WILMINGTON, NC (WWAY) -- A policy Wilmington City Council approved without discussion in November will limit the amount of benefits an employee can get if they are hurt on the job.
Some city workers are fired up, because they say nobody told them about the change.
"I don't think we have done a very good job at all of explaining this to our employees," city spokeswoman Malissa Talbert said.
Talbert says the city should have done more to notify workers about their change in benefits.
In November City Manager Sterling Cheatham drafted a letter to council members recommending they reconsider the city's workers compensation policy.
"We had been providing benefits that were more generous than what was required under state law, and now we are providing what is required under state law," Talbert said.
The new policy eliminates paying employees like firefighters and police 100 percent of their salaries if they are hurt on the job while they wait to get workers compensation.
Chuck Bower is the president of the Professional Firefighters Association. He says he wishes somebody would have told him about this policy change before today.

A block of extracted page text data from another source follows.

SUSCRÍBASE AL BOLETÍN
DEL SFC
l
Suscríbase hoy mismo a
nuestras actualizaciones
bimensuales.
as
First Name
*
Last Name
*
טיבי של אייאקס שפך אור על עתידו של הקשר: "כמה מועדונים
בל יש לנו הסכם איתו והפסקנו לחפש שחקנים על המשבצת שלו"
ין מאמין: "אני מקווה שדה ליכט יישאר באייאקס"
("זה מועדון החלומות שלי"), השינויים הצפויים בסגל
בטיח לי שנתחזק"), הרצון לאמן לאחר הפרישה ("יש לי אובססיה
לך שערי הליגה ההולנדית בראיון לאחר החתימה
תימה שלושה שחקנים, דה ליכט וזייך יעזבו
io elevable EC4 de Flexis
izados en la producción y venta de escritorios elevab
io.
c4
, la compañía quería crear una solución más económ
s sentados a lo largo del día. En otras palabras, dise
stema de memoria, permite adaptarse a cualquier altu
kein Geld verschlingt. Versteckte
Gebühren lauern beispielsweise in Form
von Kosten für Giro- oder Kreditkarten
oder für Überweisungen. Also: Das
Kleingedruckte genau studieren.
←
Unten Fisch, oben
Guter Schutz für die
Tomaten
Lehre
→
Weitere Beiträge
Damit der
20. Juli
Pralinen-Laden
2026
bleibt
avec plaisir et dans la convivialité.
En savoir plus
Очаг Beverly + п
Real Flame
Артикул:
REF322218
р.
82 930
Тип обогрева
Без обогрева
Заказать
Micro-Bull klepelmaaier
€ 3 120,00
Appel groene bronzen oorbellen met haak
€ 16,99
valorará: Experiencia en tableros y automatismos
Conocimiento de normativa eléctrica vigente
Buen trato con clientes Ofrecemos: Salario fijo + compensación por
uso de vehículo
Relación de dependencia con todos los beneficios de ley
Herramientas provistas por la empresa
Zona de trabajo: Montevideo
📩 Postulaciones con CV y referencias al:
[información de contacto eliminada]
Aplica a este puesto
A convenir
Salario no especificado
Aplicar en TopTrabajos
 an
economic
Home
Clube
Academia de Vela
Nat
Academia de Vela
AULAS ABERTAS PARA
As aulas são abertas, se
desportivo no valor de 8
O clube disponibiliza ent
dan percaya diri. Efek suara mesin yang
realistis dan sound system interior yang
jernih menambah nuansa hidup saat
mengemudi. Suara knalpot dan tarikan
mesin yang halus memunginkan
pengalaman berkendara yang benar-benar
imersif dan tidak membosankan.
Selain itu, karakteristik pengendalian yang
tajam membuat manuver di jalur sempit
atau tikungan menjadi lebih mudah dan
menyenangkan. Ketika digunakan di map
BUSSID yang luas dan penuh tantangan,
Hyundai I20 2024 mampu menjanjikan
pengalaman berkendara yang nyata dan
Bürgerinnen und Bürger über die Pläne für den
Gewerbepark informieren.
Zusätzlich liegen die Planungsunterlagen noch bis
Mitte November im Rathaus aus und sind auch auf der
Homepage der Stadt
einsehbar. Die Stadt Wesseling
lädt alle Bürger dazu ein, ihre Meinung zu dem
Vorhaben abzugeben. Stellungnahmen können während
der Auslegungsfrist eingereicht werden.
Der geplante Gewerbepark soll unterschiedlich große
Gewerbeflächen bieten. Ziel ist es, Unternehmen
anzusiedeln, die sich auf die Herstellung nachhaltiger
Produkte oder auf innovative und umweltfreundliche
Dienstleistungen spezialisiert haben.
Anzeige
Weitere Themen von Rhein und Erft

"All employees of the City of Wilmington deserve to be treated fairly," Bower said. "If you are injured in service to the city of wilmington then you should be able to not have to concern yourself with where your next pay check is going to come from."
Talbert says the city is working on setting up meetings to talk about the benefits change, but Bower says more should have been done.
"I understand that it's within the purview of the city manager and the council to do what's necessary to mange the finances of the city, but this is a pretty significant change," Bower said.
A change that now affects thousands of city employees.
In his proposal, which was adopted as part of council's consent agenda Nov. 19, Cheatham said the move would save the city about $16,000 a year.
Cheatham told us he did not understand what we were asking about when we reached him by phone this morning. He also said he was too busy to do an interview.